To do -
The records should be restated exactly from their first line through the line with "plate: none [368,370,458,399]" in it.

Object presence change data
____________

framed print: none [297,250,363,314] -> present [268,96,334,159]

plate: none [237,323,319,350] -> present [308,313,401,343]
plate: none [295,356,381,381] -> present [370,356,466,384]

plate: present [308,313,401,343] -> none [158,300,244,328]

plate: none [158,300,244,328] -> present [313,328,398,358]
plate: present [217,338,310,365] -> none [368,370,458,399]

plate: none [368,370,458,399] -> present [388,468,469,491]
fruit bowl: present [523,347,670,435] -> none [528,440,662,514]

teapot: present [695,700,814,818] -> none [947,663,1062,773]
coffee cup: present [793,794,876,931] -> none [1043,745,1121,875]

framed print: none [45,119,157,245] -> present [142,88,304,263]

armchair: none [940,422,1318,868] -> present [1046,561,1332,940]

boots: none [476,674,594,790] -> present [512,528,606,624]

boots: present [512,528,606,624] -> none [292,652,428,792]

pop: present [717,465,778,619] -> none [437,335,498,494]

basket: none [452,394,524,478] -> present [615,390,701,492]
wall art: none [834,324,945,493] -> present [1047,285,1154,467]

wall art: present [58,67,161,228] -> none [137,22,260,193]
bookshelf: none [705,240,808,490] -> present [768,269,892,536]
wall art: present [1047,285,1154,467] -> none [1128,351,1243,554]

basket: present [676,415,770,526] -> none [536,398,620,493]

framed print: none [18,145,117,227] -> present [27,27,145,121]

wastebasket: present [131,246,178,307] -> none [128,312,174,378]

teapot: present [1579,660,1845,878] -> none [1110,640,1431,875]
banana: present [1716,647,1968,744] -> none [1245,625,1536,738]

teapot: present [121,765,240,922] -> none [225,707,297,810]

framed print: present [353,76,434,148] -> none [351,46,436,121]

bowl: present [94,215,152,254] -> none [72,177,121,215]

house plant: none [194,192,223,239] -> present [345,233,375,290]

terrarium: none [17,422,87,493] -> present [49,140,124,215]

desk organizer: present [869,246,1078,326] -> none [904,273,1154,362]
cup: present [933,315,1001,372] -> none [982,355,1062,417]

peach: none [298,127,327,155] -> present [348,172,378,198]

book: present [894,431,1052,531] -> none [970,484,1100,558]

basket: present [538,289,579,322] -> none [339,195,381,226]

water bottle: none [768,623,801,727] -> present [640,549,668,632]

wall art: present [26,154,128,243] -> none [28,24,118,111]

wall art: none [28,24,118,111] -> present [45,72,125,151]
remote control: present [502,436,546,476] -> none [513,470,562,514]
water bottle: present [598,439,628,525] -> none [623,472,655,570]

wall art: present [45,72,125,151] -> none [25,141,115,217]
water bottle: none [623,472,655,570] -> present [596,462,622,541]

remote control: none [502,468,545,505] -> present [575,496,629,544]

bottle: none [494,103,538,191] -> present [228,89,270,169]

____________

Answer section -
framed print: none [297,250,363,314] -> present [268,96,334,159]

plate: none [237,323,319,350] -> present [308,313,401,343]
plate: none [295,356,381,381] -> present [370,356,466,384]

plate: present [308,313,401,343] -> none [158,300,244,328]

plate: none [158,300,244,328] -> present [313,328,398,358]
plate: present [217,338,310,365] -> none [368,370,458,399]

plate: none [368,370,458,399] -> present [388,468,469,491]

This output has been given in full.